**Task directions:**
Reproduce the listing below without any change.

**Material for this task:**
'''

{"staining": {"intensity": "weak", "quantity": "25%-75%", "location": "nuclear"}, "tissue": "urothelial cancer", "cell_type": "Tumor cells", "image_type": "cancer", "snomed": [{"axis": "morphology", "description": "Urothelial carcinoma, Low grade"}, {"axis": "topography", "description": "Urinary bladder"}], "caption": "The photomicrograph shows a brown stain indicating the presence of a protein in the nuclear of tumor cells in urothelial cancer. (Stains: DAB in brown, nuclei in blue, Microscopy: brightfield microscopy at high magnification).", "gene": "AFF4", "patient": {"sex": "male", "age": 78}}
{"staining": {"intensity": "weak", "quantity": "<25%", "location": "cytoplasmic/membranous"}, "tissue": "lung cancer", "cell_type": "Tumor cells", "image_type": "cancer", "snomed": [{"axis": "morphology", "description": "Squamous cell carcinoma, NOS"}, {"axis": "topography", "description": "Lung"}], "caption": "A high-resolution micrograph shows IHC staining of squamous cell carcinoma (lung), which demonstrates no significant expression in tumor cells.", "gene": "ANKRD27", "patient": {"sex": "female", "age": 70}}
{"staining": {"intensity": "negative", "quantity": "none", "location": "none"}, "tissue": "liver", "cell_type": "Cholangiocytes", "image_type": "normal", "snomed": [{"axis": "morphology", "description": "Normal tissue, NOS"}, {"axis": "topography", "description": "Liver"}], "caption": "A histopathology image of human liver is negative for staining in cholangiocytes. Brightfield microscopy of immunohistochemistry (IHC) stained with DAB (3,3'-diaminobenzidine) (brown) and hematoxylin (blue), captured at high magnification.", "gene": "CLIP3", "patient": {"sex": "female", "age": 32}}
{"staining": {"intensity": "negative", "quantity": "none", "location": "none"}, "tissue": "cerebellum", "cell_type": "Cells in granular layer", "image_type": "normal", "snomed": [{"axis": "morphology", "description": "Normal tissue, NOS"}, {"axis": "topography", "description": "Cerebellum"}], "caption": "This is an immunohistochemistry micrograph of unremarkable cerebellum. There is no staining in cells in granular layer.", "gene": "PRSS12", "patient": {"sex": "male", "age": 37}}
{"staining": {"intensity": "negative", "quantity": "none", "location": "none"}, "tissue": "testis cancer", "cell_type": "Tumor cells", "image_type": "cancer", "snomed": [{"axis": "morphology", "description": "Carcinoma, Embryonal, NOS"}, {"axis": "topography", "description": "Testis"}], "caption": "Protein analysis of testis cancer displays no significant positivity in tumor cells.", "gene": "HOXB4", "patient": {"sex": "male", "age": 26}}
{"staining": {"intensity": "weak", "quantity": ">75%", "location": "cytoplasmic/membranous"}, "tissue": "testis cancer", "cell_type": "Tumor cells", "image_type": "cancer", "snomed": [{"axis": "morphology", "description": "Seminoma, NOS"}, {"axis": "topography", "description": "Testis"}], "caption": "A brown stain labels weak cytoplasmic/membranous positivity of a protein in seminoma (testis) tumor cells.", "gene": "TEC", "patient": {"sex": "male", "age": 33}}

'''

**Solution to this problem:**
{"staining": {"intensity": "weak", "quantity": "25%-75%", "location": "nuclear"}, "tissue": "urothelial cancer", "cell_type": "Tumor cells", "image_type": "cancer", "snomed": [{"axis": "morphology", "description": "Urothelial carcinoma, Low grade"}, {"axis": "topography", "description": "Urinary bladder"}], "caption": "The photomicrograph shows a brown stain indicating the presence of a protein in the nuclear of tumor cells in urothelial cancer. (Stains: DAB in brown, nuclei in blue, Microscopy: brightfield microscopy at high magnification).", "gene": "AFF4", "patient": {"sex": "male", "age": 78}}
{"staining": {"intensity": "weak", "quantity": "<25%", "location": "cytoplasmic/membranous"}, "tissue": "lung cancer", "cell_type": "Tumor cells", "image_type": "cancer", "snomed": [{"axis": "morphology", "description": "Squamous cell carcinoma, NOS"}, {"axis": "topography", "description": "Lung"}], "caption": "A high-resolution micrograph shows IHC staining of squamous cell carcinoma (lung), which demonstrates no significant expression in tumor cells.", "gene": "ANKRD27", "patient": {"sex": "female", "age": 70}}
{"staining": {"intensity": "negative", "quantity": "none", "location": "none"}, "tissue": "liver", "cell_type": "Cholangiocytes", "image_type": "normal", "snomed": [{"axis": "morphology", "description": "Normal tissue, NOS"}, {"axis": "topography", "description": "Liver"}], "caption": "A histopathology image of human liver is negative for staining in cholangiocytes. Brightfield microscopy of immunohistochemistry (IHC) stained with DAB (3,3'-diaminobenzidine) (brown) and hematoxylin (blue), captured at high magnification.", "gene": "CLIP3", "patient": {"sex": "female", "age": 32}}
{"staining": {"intensity": "negative", "quantity": "none", "location": "none"}, "tissue": "cerebellum", "cell_type": "Cells in granular layer", "image_type": "normal", "snomed": [{"axis": "morphology", "description": "Normal tissue, NOS"}, {"axis": "topography", "description": "Cerebellum"}], "caption": "This is an immunohistochemistry micrograph of unremarkable cerebellum. There is no staining in cells in granular layer.", "gene": "PRSS12", "patient": {"sex": "male", "age": 37}}
{"staining": {"intensity": "negative", "quantity": "none", "location": "none"}, "tissue": "testis cancer", "cell_type": "Tumor cells", "image_type": "cancer", "snomed": [{"axis": "morphology", "description": "Carcinoma, Embryonal, NOS"}, {"axis": "topography", "description": "Testis"}], "caption": "Protein analysis of testis cancer displays no significant positivity in tumor cells.", "gene": "HOXB4", "patient": {"sex": "male", "age": 26}}
{"staining": {"intensity": "weak", "quantity": ">75%", "location": "cytoplasmic/membranous"}, "tissue": "testis cancer", "cell_type": "Tumor cells", "image_type": "cancer", "snomed": [{"axis": "morphology", "description": "Seminoma, NOS"}, {"axis": "topography", "description": "Testis"}], "caption": "A brown stain labels weak cytoplasmic/membranous positivity of a protein in seminoma (testis) tumor cells.", "gene": "TEC", "patient": {"sex": "male", "age": 33}}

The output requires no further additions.